According to the curriculum, the War on Drugs was a racist tool to put non-Whites behind bars. Taking their argument one step further, it implies that mayors of cities, including Black mayors, chose to incarcerate non-Whites because they were . . . not White. Nowhere does the narrative describe how crack cocaine devastated poor neighborhoods in many major cities in the 1980s through the late 1990s, turning certain sections of Los Angeles, Chicago, New Orleans, Boston, Atlanta, New York—the list goes on—into war zones as competing drug dealers fought to control the sale of a toxic molecule that delivered enormously high profits.
Nowhere is it mentioned that the homicide rate of Black children between the ages of 14 and 17 more than doubled at the peak of these drug wars, nor that 14-to-17-year-old Blacks were 10 times as likely to be murdered than Whites during this period. Nowhere is it mentioned that the number of Black babies in foster care more than doubled, rising to a level more than six times that of White babies. How often is crack cocaine mentioned in the model curriculum? Never.
The War on Drugs did fail miserably in certain ways, including some drug sentences that were too long and inadequate prosecution of police corruption. But there are people alive today who would not be here had members from drug gangs not been arrested.
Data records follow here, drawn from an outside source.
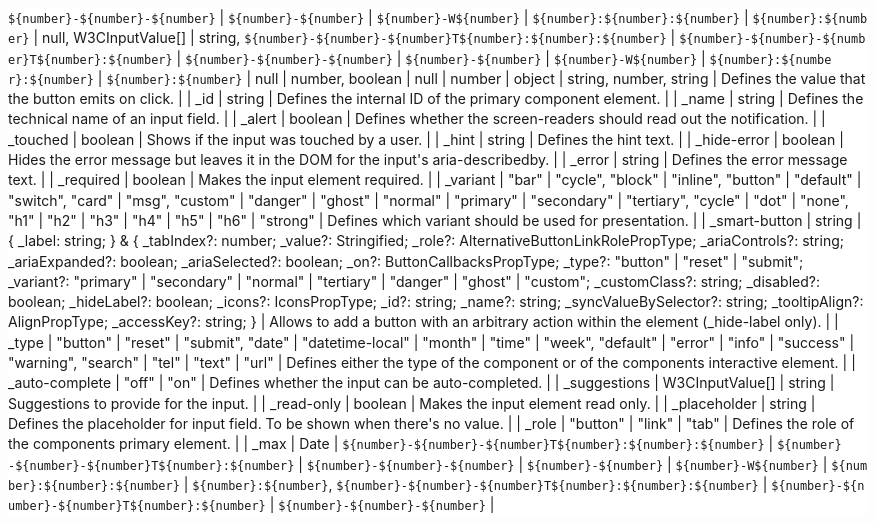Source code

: `${number}-${number}-${number}` &#124; `${number}-${number}` &#124; `${number}-W${number}` &#124; `${number}:${number}:${number}` &#124; `${number}:${number}` &#124; null, W3CInputValue[] &#124; string, `${number}-${number}-${number}T${number}:${number}:${number}` &#124; `${number}-${number}-${number}T${number}:${number}` &#124; `${number}-${number}-${number}` &#124; `${number}-${number}` &#124; `${number}-W${number}` &#124; `${number}:${number}:${number}` &#124; `${number}:${number}` &#124; null &#124; number, boolean &#124; null &#124; number &#124; object &#124; string, number, string | Defines the value that the button emits on click. | | _id | string | Defines the internal ID of the primary component element. | | _name | string | Defines the technical name of an input field. | | _alert | boolean | Defines whether the screen-readers should read out the notification. | | _touched | boolean | Shows if the input was touched by a user. | | _hint | string | Defines the hint text. | | _hide-error | boolean | Hides the error message but leaves it in the DOM for the input's aria-describedby. | | _error | string | Defines the error message text. | | _required | boolean | Makes the input element required. | | _variant | "bar" &#124; "cycle", "block" &#124; "inline", "button" &#124; "default" &#124; "switch", "card" &#124; "msg", "custom" &#124; "danger" &#124; "ghost" &#124; "normal" &#124; "primary" &#124; "secondary" &#124; "tertiary", "cycle" &#124; "dot" &#124; "none", "h1" &#124; "h2" &#124; "h3" &#124; "h4" &#124; "h5" &#124; "h6" &#124; "strong" | Defines which variant should be used for presentation. | | _smart-button | string &#124; { _label: string; } & { _tabIndex?: number; _value?: Stringified<stencilunknown>; _role?: AlternativeButtonLinkRolePropType; _ariaControls?: string; _ariaExpanded?: boolean; _ariaSelected?: boolean; _on?: ButtonCallbacksPropType<stencilunknown>; _type?: "button" &#124; "reset" &#124; "submit"; _variant?: "primary" &#124; "secondary" &#124; "normal" &#124; "tertiary" &#124; "danger" &#124; "ghost" &#124; "custom"; _customClass?: string; _disabled?: boolean; _hideLabel?: boolean; _icons?: IconsPropType; _id?: string; _name?: string; _syncValueBySelector?: string; _tooltipAlign?: AlignPropType; _accessKey?: string; } | Allows to add a button with an arbitrary action within the element (_hide-label only). | | _type | "button" &#124; "reset" &#124; "submit", "date" &#124; "datetime-local" &#124; "month" &#124; "time" &#124; "week", "default" &#124; "error" &#124; "info" &#124; "success" &#124; "warning", "search" &#124; "tel" &#124; "text" &#124; "url" | Defines either the type of the component or of the components interactive element. | | _auto-complete | "off" &#124; "on" | Defines whether the input can be auto-completed. | | _suggestions | W3CInputValue[] &#124; string | Suggestions to provide for the input. | | _read-only | boolean | Makes the input element read only. | | _placeholder | string | Defines the placeholder for input field. To be shown when there's no value. | | _role | "button" &#124; "link" &#124; "tab" | Defines the role of the components primary element. | | _max | Date &#124; `${number}-${number}-${number}T${number}:${number}:${number}` &#124; `${number}-${number}-${number}T${number}:${number}` &#124; `${number}-${number}-${number}` &#124; `${number}-${number}` &#124; `${number}-W${number}` &#124; `${number}:${number}:${number}` &#124; `${number}:${number}`, `${number}-${number}-${number}T${number}:${number}:${number}` &#124; `${number}-${number}-${number}T${number}:${number}` &#124; `${number}-${number}-${number}` &#124;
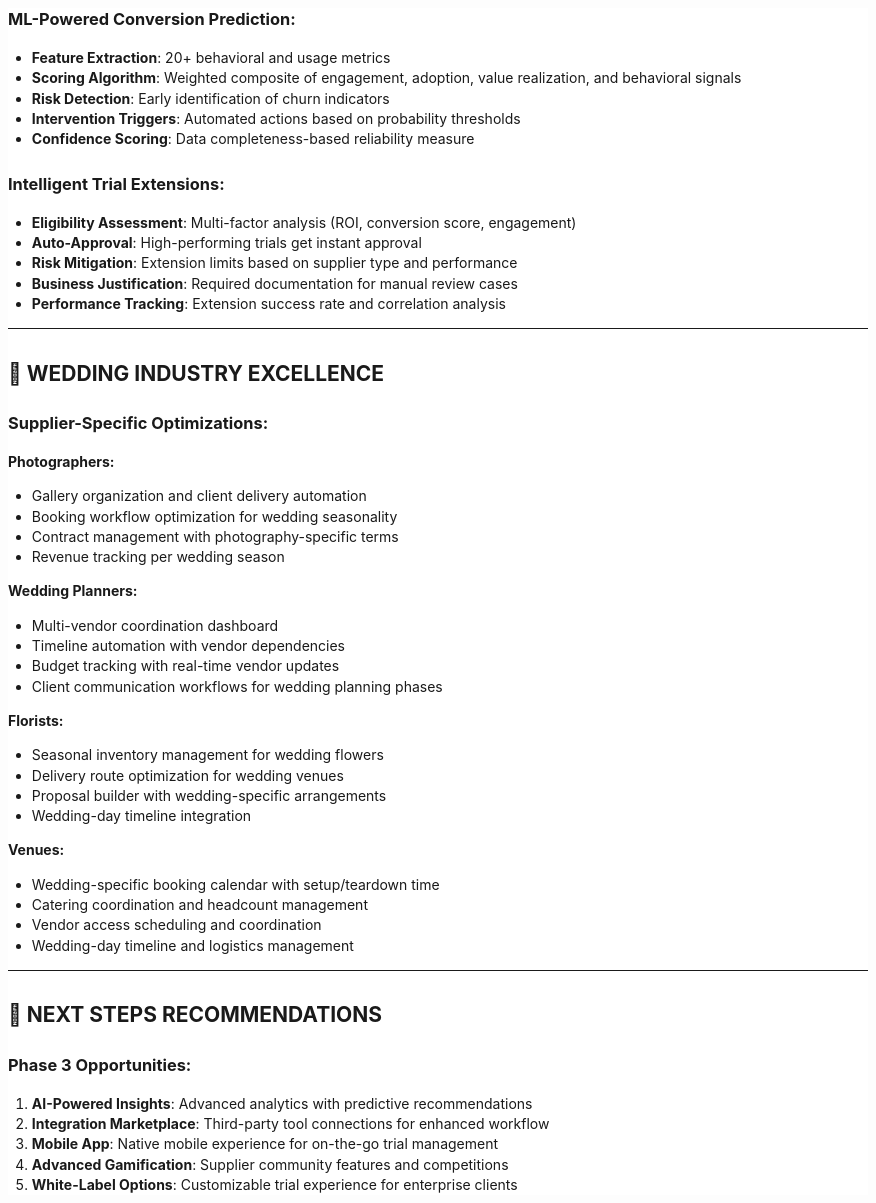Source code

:### **ML-Powered Conversion Prediction:**
- **Feature Extraction**: 20+ behavioral and usage metrics
- **Scoring Algorithm**: Weighted composite of engagement, adoption, value realization, and behavioral signals  
- **Risk Detection**: Early identification of churn indicators
- **Intervention Triggers**: Automated actions based on probability thresholds
- **Confidence Scoring**: Data completeness-based reliability measure

### **Intelligent Trial Extensions:**
- **Eligibility Assessment**: Multi-factor analysis (ROI, conversion score, engagement)
- **Auto-Approval**: High-performing trials get instant approval
- **Risk Mitigation**: Extension limits based on supplier type and performance
- **Business Justification**: Required documentation for manual review cases
- **Performance Tracking**: Extension success rate and correlation analysis

---

## 🎉 WEDDING INDUSTRY EXCELLENCE

### **Supplier-Specific Optimizations:**

**Photographers:**
- Gallery organization and client delivery automation
- Booking workflow optimization for wedding seasonality
- Contract management with photography-specific terms
- Revenue tracking per wedding season

**Wedding Planners:**
- Multi-vendor coordination dashboard
- Timeline automation with vendor dependencies  
- Budget tracking with real-time vendor updates
- Client communication workflows for wedding planning phases

**Florists:**
- Seasonal inventory management for wedding flowers
- Delivery route optimization for wedding venues
- Proposal builder with wedding-specific arrangements
- Wedding-day timeline integration

**Venues:**
- Wedding-specific booking calendar with setup/teardown time
- Catering coordination and headcount management
- Vendor access scheduling and coordination
- Wedding-day timeline and logistics management

---

## 🚀 NEXT STEPS RECOMMENDATIONS

### **Phase 3 Opportunities:**
1. **AI-Powered Insights**: Advanced analytics with predictive recommendations
2. **Integration Marketplace**: Third-party tool connections for enhanced workflow
3. **Mobile App**: Native mobile experience for on-the-go trial management
4. **Advanced Gamification**: Supplier community features and competitions
5. **White-Label Options**: Customizable trial experience for enterprise clients
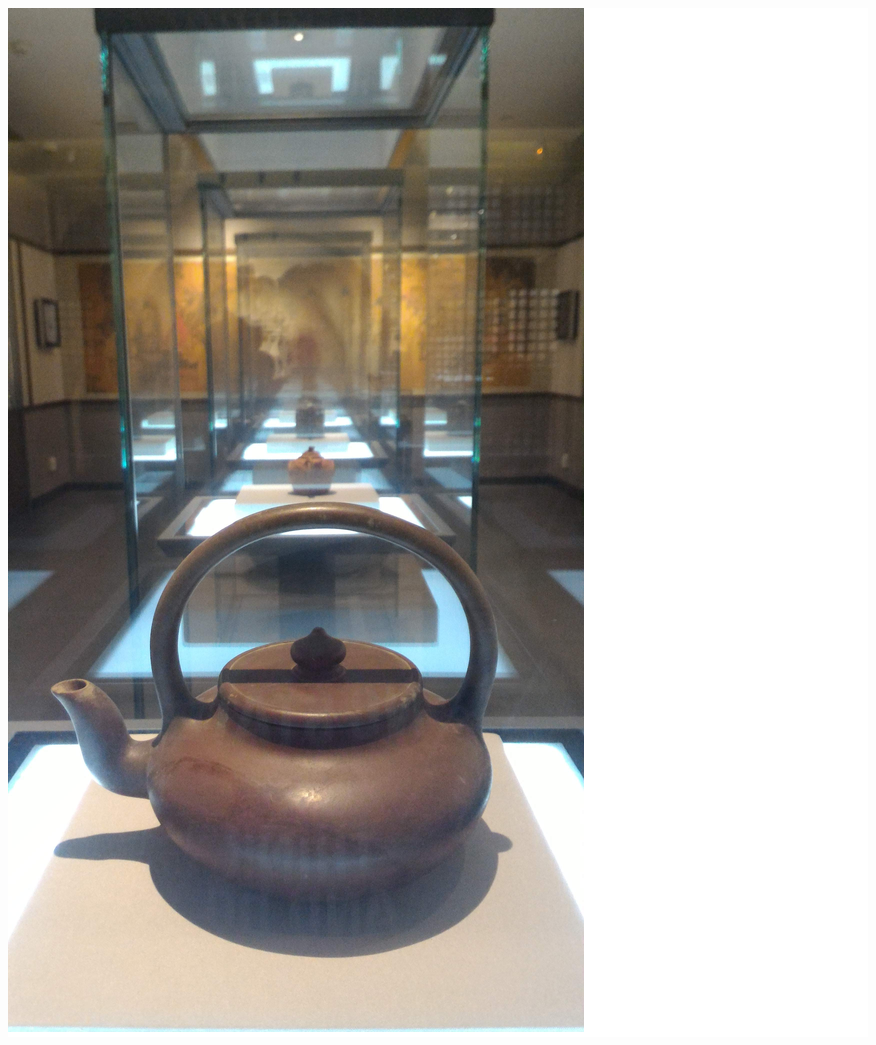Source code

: ![A kettle of purple Yixing clay](/assets/images/2016/06/P_20160603_154723.jpg "The taste profile of Longjing tea is supposedly diminished if the beverage is not first steeped in a kettle of purple Yixing clay.")
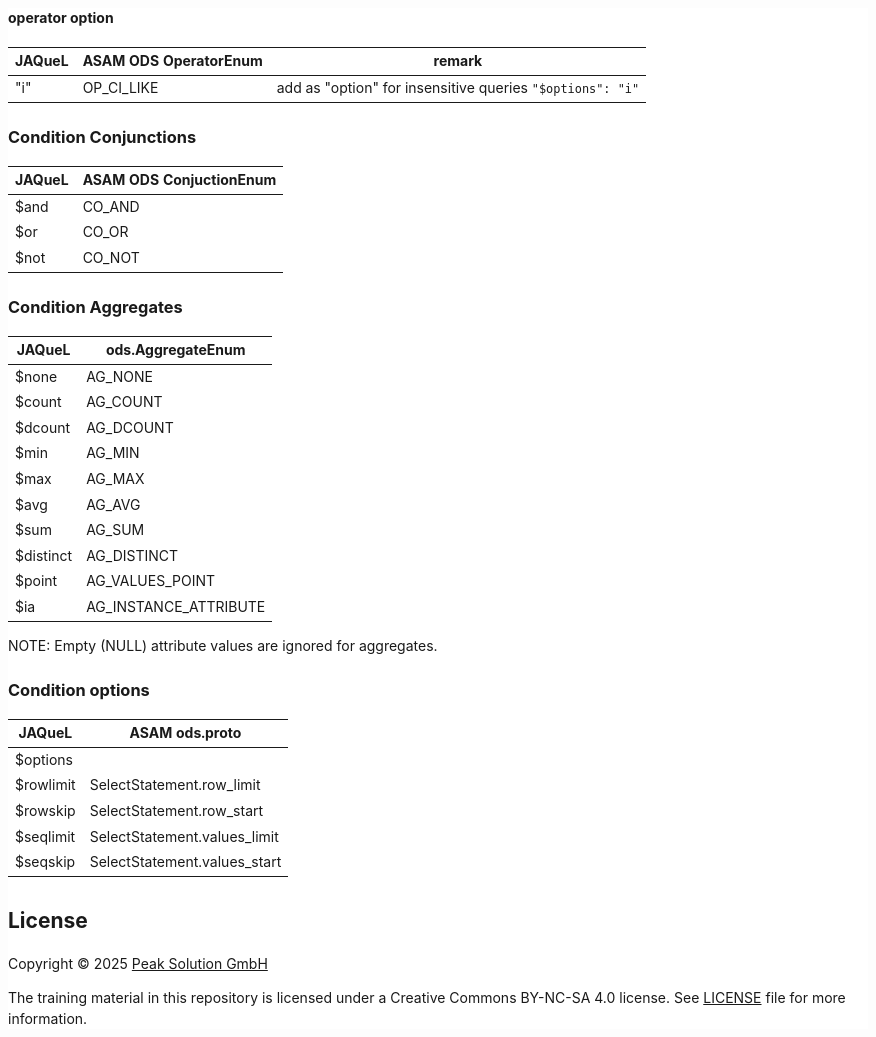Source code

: #### operator option

| JAQueL    | ASAM ODS OperatorEnum | remark                                                    |
| --------- | --------------------- | ------                                                    |
| "i"       | OP_CI_LIKE            | add as "option" for insensitive queries `"$options": "i"` |

### Condition Conjunctions

| JAQueL     | ASAM ODS ConjuctionEnum |
| ---------- | ----------------------- |
| $and       | CO_AND                  |
| $or        | CO_OR                   |
| $not       | CO_NOT                  |

### Condition Aggregates

| JAQueL     | ods.AggregateEnum     |
| ---------- | -----------------     |
| $none      | AG_NONE               |
| $count     | AG_COUNT              |
| $dcount    | AG_DCOUNT             |
| $min       | AG_MIN                |
| $max       | AG_MAX                |
| $avg       | AG_AVG                |
| $sum       | AG_SUM                |
| $distinct  | AG_DISTINCT           |
| $point     | AG_VALUES_POINT       |
| $ia        | AG_INSTANCE_ATTRIBUTE |

NOTE: Empty (NULL) attribute values are ignored for aggregates.

### Condition options

| JAQueL     | ASAM ods.proto               |
| ---------- | -----------------            |
| $options   |                              |
| $rowlimit  | SelectStatement.row_limit    |
| $rowskip   | SelectStatement.row_start    |
| $seqlimit  | SelectStatement.values_limit |
| $seqskip   | SelectStatement.values_start |

## License

Copyright © 2025 [Peak Solution GmbH](https://peak-solution.de)

The training material in this repository is licensed under a Creative Commons BY-NC-SA 4.0 license. See [LICENSE](../LICENSE) file for more information.
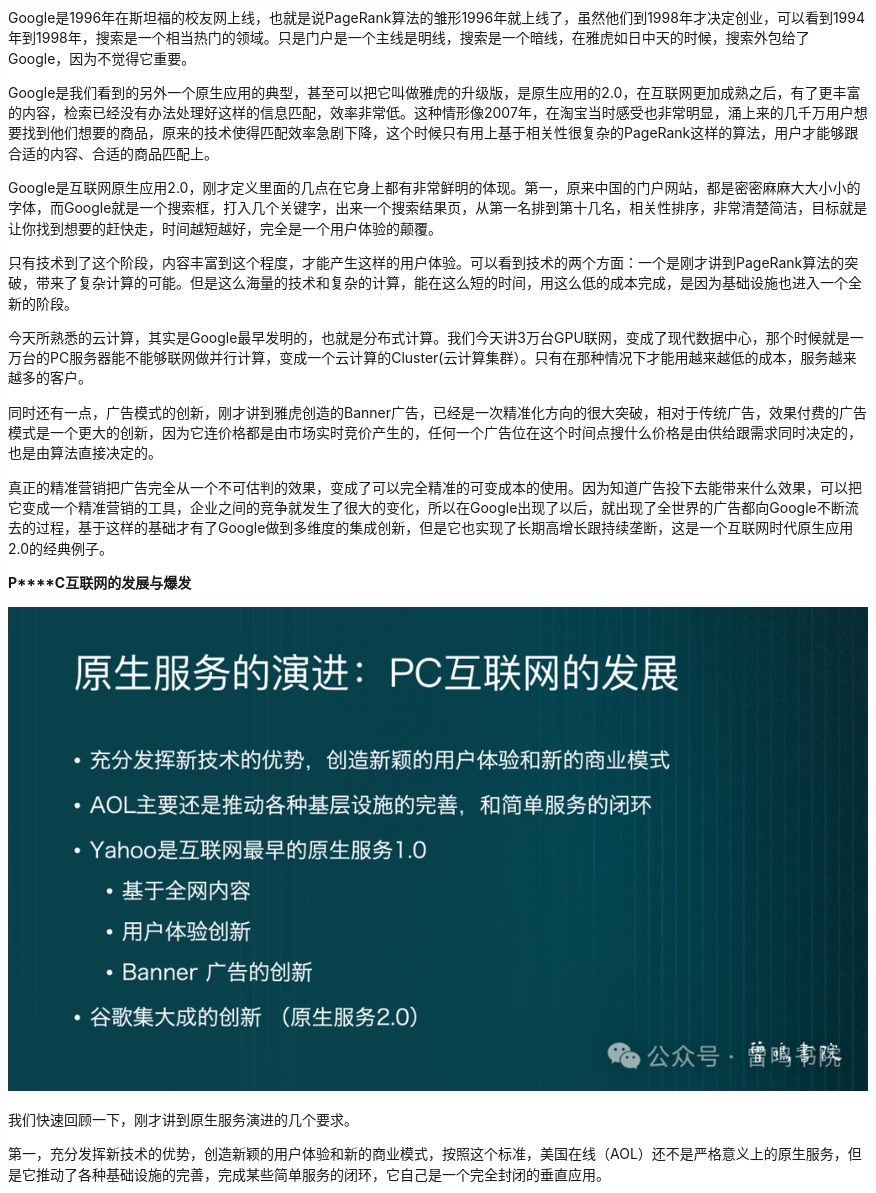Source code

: Google是1996年在斯坦福的校友网上线，也就是说PageRank算法的雏形1996年就上线了，虽然他们到1998年才决定创业，可以看到1994年到1998年，搜索是一个相当热门的领域。只是门户是一个主线是明线，搜索是一个暗线，在雅虎如日中天的时候，搜索外包给了Google，因为不觉得它重要。

Google是我们看到的另外一个原生应用的典型，甚至可以把它叫做雅虎的升级版，是原生应用的2.0，在互联网更加成熟之后，有了更丰富的内容，检索已经没有办法处理好这样的信息匹配，效率非常低。这种情形像2007年，在淘宝当时感受也非常明显，涌上来的几千万用户想要找到他们想要的商品，原来的技术使得匹配效率急剧下降，这个时候只有用上基于相关性很复杂的PageRank这样的算法，用户才能够跟合适的内容、合适的商品匹配上。

Google是互联网原生应用2.0，刚才定义里面的几点在它身上都有非常鲜明的体现。第一，原来中国的门户网站，都是密密麻麻大大小小的字体，而Google就是一个搜索框，打入几个关键字，出来一个搜索结果页，从第一名排到第十几名，相关性排序，非常清楚简洁，目标就是让你找到想要的赶快走，时间越短越好，完全是一个用户体验的颠覆。

只有技术到了这个阶段，内容丰富到这个程度，才能产生这样的用户体验。可以看到技术的两个方面：一个是刚才讲到PageRank算法的突破，带来了复杂计算的可能。但是这么海量的技术和复杂的计算，能在这么短的时间，用这么低的成本完成，是因为基础设施也进入一个全新的阶段。

今天所熟悉的云计算，其实是Google最早发明的，也就是分布式计算。我们今天讲3万台GPU联网，变成了现代数据中心，那个时候就是一万台的PC服务器能不能够联网做并行计算，变成一个云计算的Cluster(云计算集群）。只有在那种情况下才能用越来越低的成本，服务越来越多的客户。

同时还有一点，广告模式的创新，刚才讲到雅虎创造的Banner广告，已经是一次精准化方向的很大突破，相对于传统广告，效果付费的广告模式是一个更大的创新，因为它连价格都是由市场实时竞价产生的，任何一个广告位在这个时间点搜什么价格是由供给跟需求同时决定的，也是由算法直接决定的。

真正的精准营销把广告完全从一个不可估判的效果，变成了可以完全精准的可变成本的使用。因为知道广告投下去能带来什么效果，可以把它变成一个精准营销的工具，企业之间的竞争就发生了很大的变化，所以在Google出现了以后，就出现了全世界的广告都向Google不断流去的过程，基于这样的基础才有了Google做到多维度的集成创新，但是它也实现了长期高增长跟持续垄断，这是一个互联网时代原生应用2.0的经典例子。

**P****C互联网的发展与爆发**

![Image 15: Image](assets/9/6/96b72cb34dcbac58c7e80c67d469d575.png)

我们快速回顾一下，刚才讲到原生服务演进的几个要求。

第一，充分发挥新技术的优势，创造新颖的用户体验和新的商业模式，按照这个标准，美国在线（AOL）还不是严格意义上的原生服务，但是它推动了各种基础设施的完善，完成某些简单服务的闭环，它自己是一个完全封闭的垂直应用。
Telling this part of our history—being honest and open about our country’s issues—does not fit with the narrative of critical race theory. And herein lies the major problem, and why a fourth version of the model curriculum remains unsatisfactory: because it is driven by a political and social agenda that omits the facts that inconveniently are at variance with its 24/7 narrative of oppression, imperialism, White supremacy, and exploitation.
But there is some good news. The pushback of more than 100,000 objections removed some of the most inappropriate material in earlier versions. This includes deleting positive role-model narratives about convicted murderers of police and changing the benign narrative that was originally presented about Pol Pot and the Killing Fields, where as many as 30 percent of Cambodians were murdered by his regime. The discussion of Pol Pot in earlier versions focused on how US imperialism in Southeast Asia facilitated his rise to power, not on how he was one of the of most heinous dictators of the 20th century. Go figure. Discussions about capitalism being racist, and a section that included several disturbing discussions about racial purity, also have been removed.
I doubt all these changes would have come about without the efforts of Elina Kaplan, of the Alliance for Constructive Ethnic Studies, Lori Meyers of Educators for Excellence in Ethnic Studies, and Tammi Rossman-Benjamin of AMCHA, all of whom have been powerful forces for providing positive directions for the curriculum. Like me, they have been called White supremacists by critical race proponents on the curriculum’s advisory committee. White supremacists? When facts and logic don’t fit the narrative, then play the race card and go right to Defcon 1: “White supremacist.” Even when they know next to nothing about any of us. But the positive here is that the alternative perspectives that Elina, Lori, Tammi, and I have been advancing are getting attention and hopefully moving the needle.
I hope these women continue to fight for California kids. We need them. And I hope that California’s school superintendent, Tony Thurmond, listens to them in the future. California schools have been chronically failing Black and Hispanic schoolchildren, as their math and reading proficiencies have been far below state standards for years. If we fix this, we will be able to fix so much more in our state, problems that will never be addressed by critical race theory.